Rule to check if an import is made from another domain than the one of the current file. This rule will check if import path in a related domain is matching one of the excluded domain's names you can provide to the rule that way :
{
// ...
"plugins": [
"@sefr"
],
"rules": {
"@sefr/no-cross-domain-import": [
"error",
[
{
"domain": "my-first-domain",
"domainsToExclude": ["my-second-domain"]
},
{
"domain": "my-second-domain",
"domainsToExclude": ["my-first-domain"]
}
]
]
}
}
What does this above description mean ?
- Rule is defined as an array ;
- First argument is the rule criticality level for
ESLint
. In the above example, rule criticality level is"error"
; - Second argument is an array of object containing two properties :
"domain"
is the name of the domain you want to check cross-import from ;"domainsToExclude"

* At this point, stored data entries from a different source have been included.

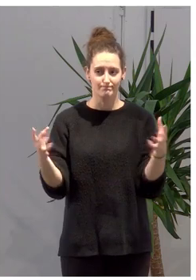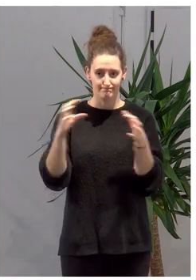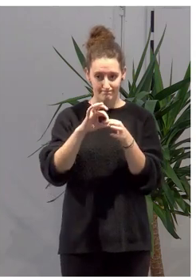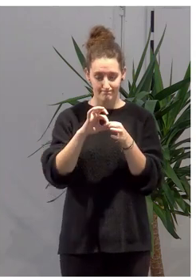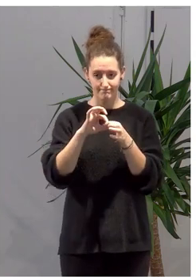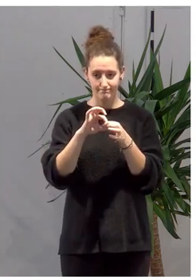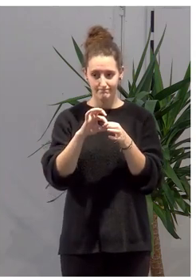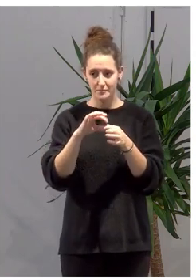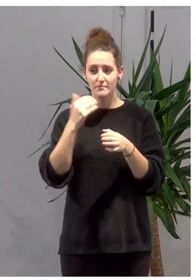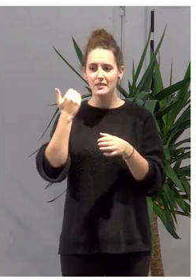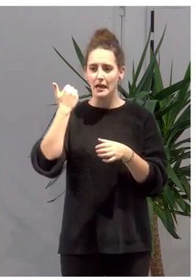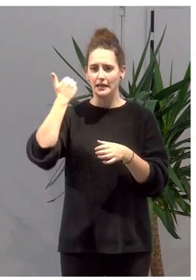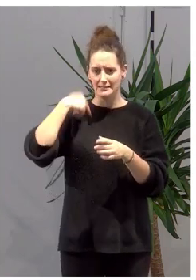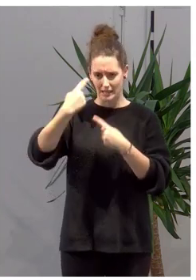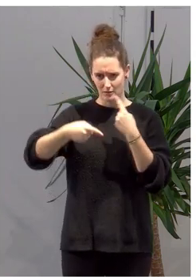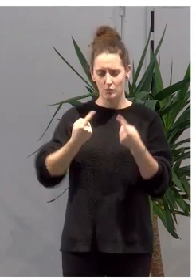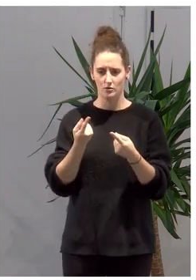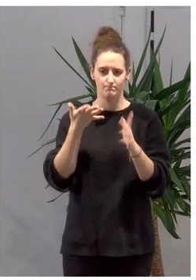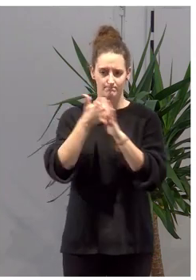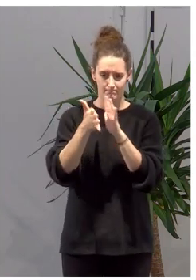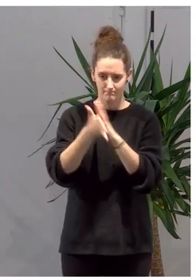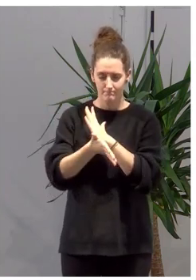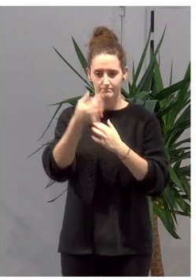Bueno, ya os van a explicar un poquito más.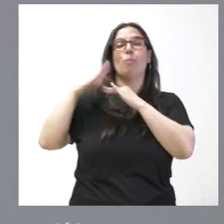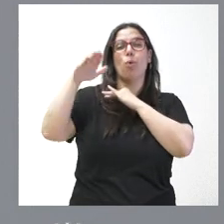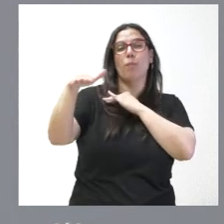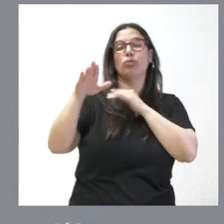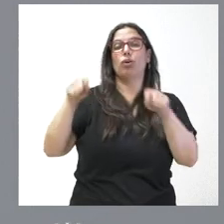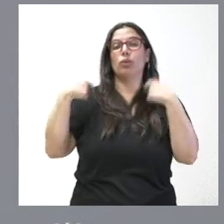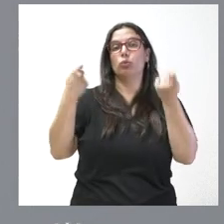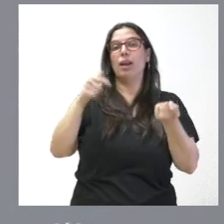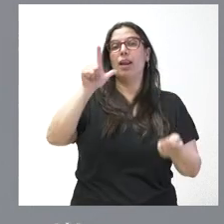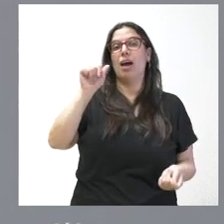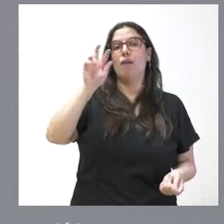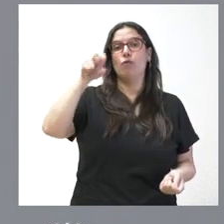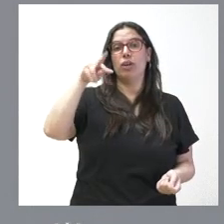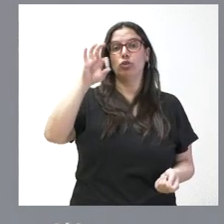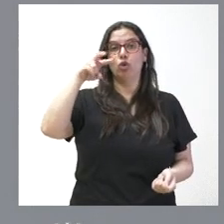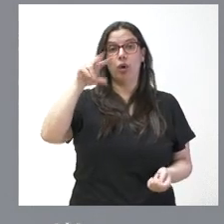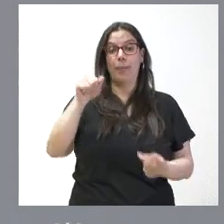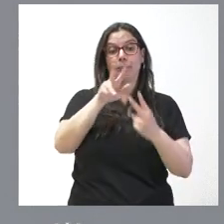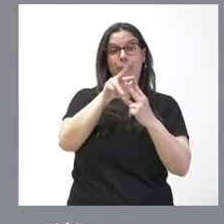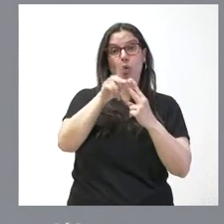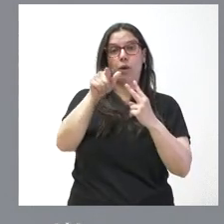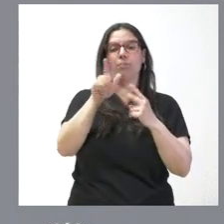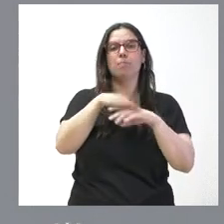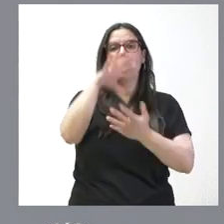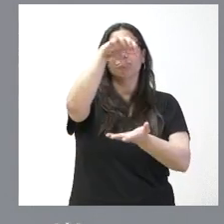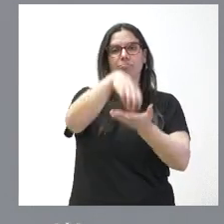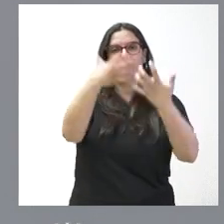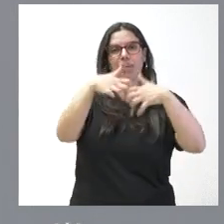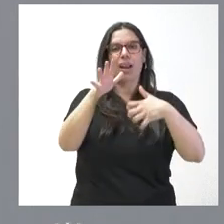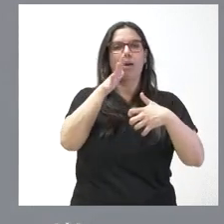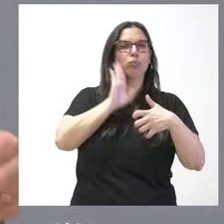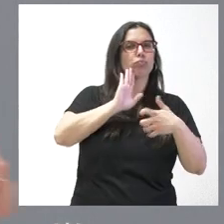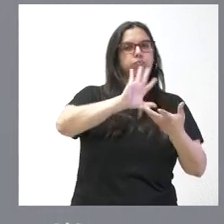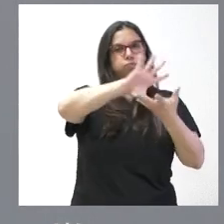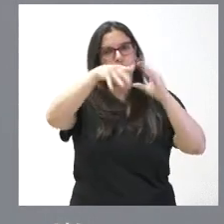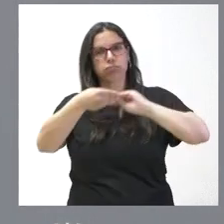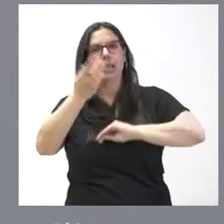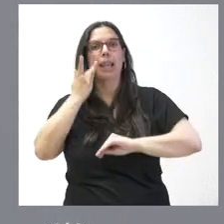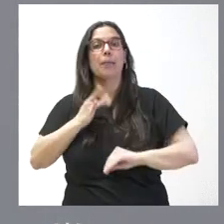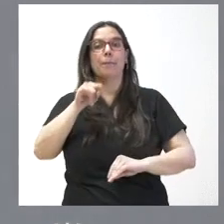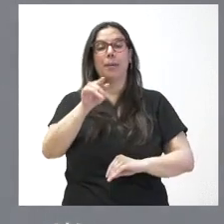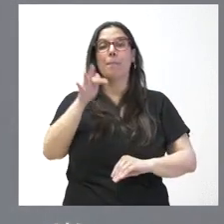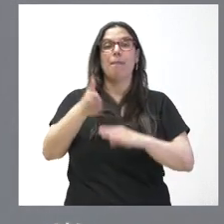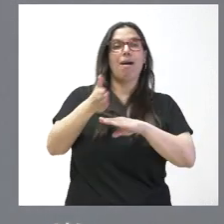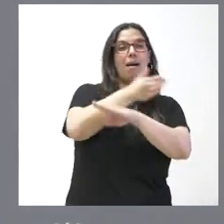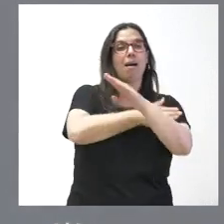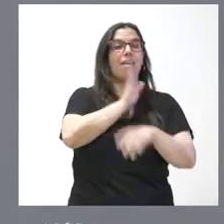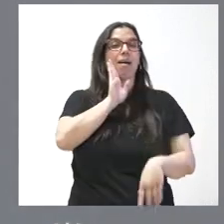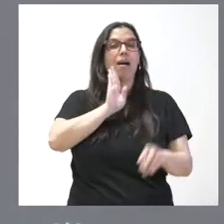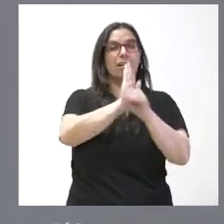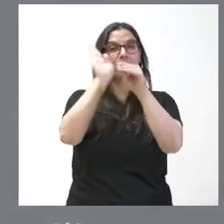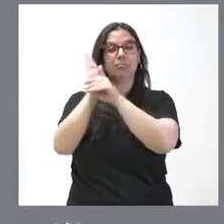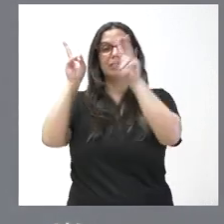estas actuaciones de depuración de aguas en los espacios naturales de Castilla y León a las inversiones citadas en materia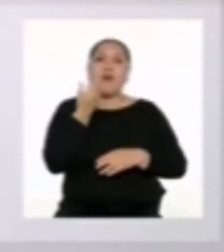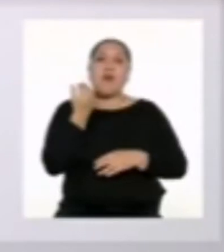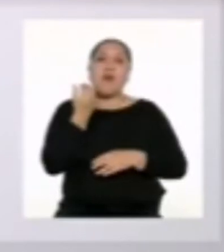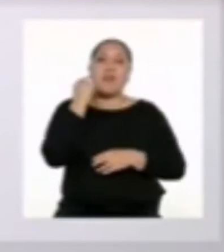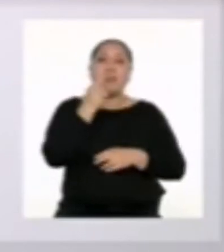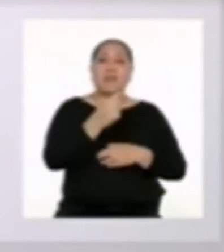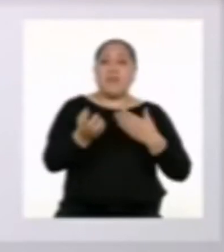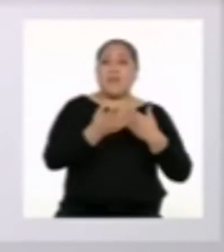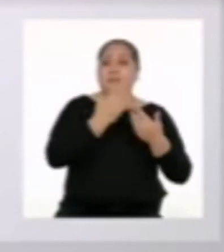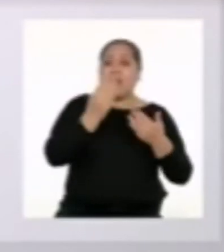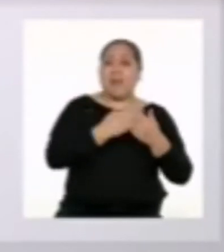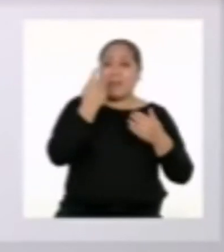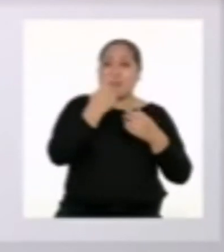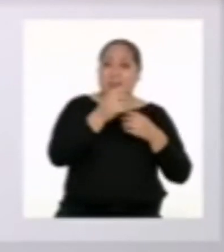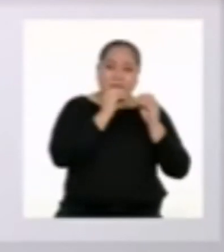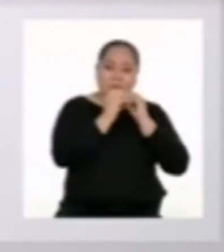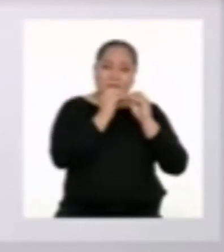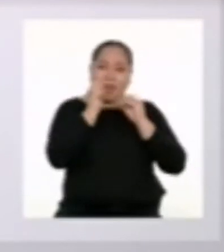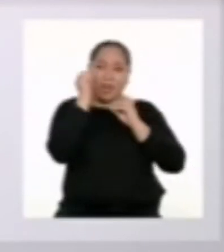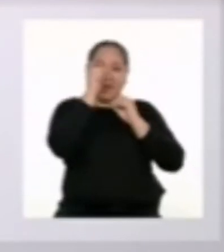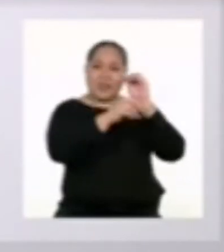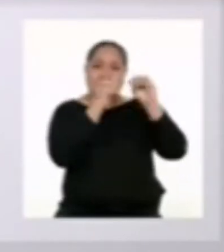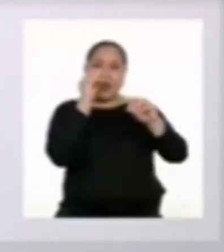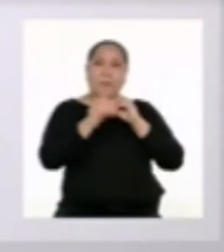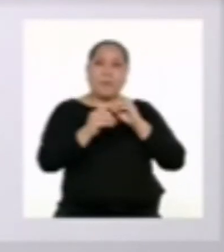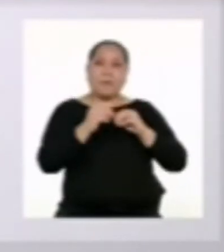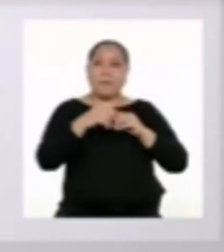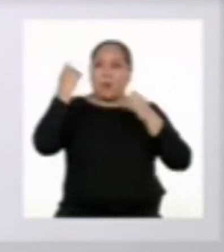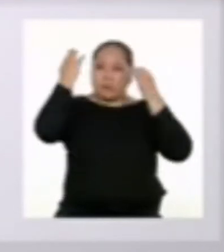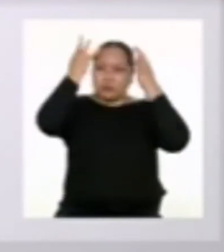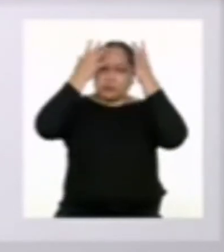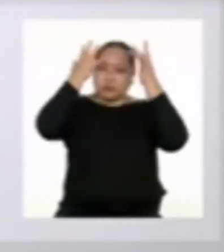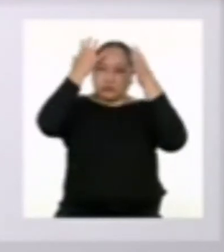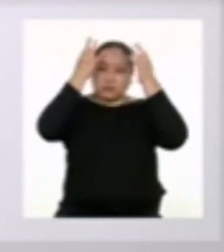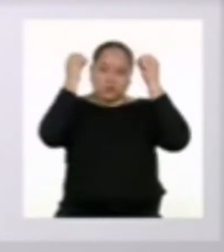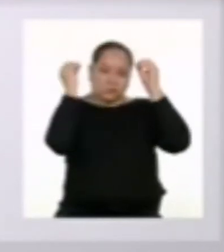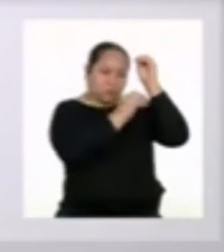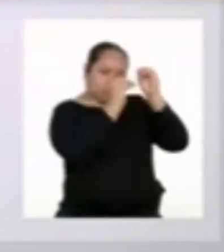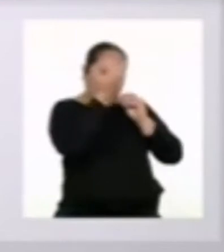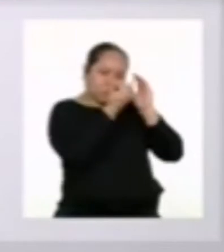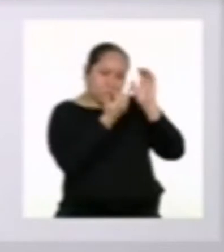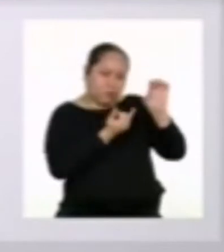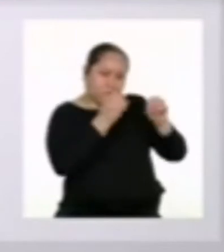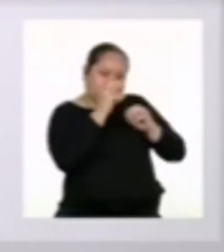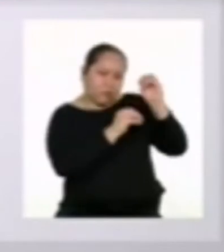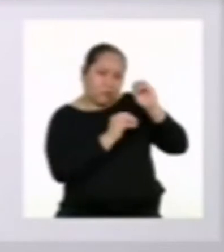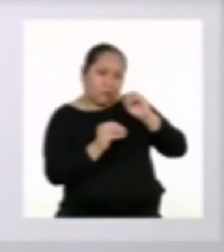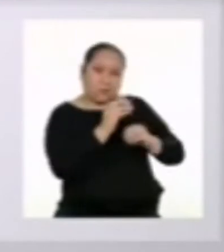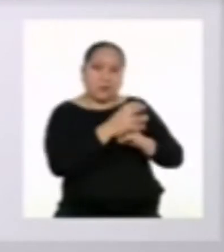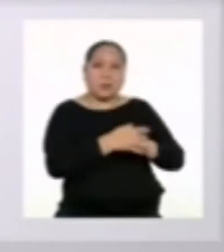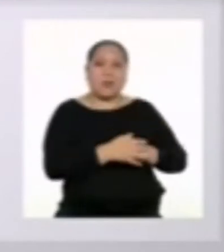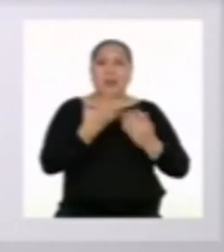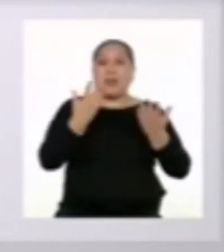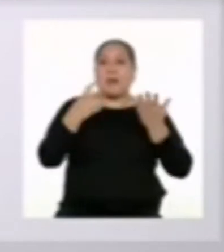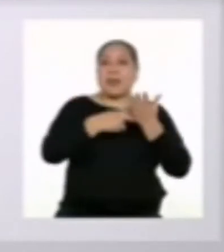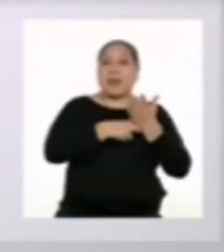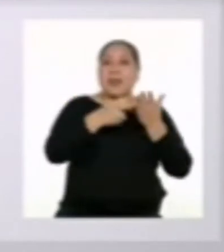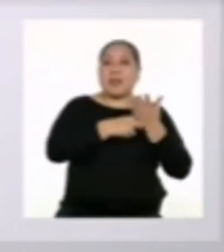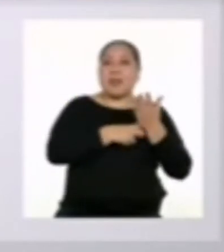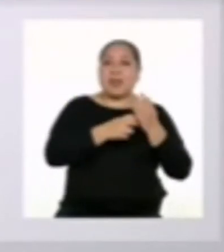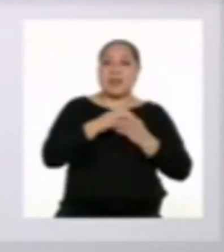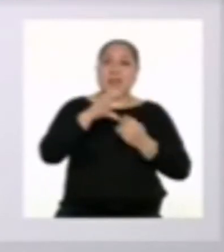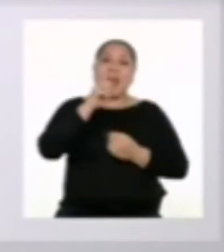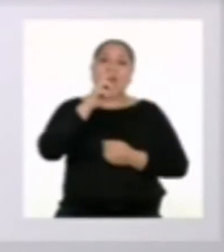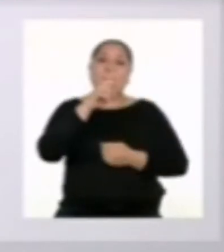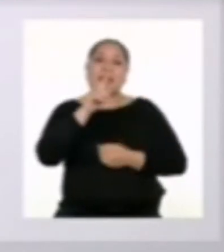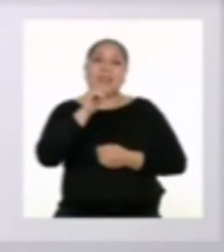versatilidad, pues allí podemos plasmar toda nuestra creatividad en su diseño. Puede ser tipo revista,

is an array of names of the domains you want to forbid an import from.
✅ ESLint will not report an error for the following code :
/*
Admit current file path is "/path/to/my-first-domain/file-name.ts"
Admit current domain name is "my-first-domain"
*/
import { doSomething } from "src/path/to/my-first-domain/do-something.ts";
const toto: string = doSomething(true);
Why is the above code valid ? Because the only import is from the same domain than the file.
❌ ESLint will report an error for the following code :
/*
Admit current file path is "/path/to/my-first-domain/file-name.ts"
Admit current domain name is "my-first-domain"
*/
import { doSomething } from "src/path/to/my-second-domain/do-something.ts";
const toto: string = doSomething(true);
Why is the above code invalid ? Because the only import is from an other domain than the file.
❌ Invalid rule definition :
{
// ...
"plugins": [
"@sefr"
],
"rules": {
"@sefr/no-cross-domain-import": "error"
}
}
To be honest, it'll work. But as you didn't define any domain, it won't report any code style error within ESLint.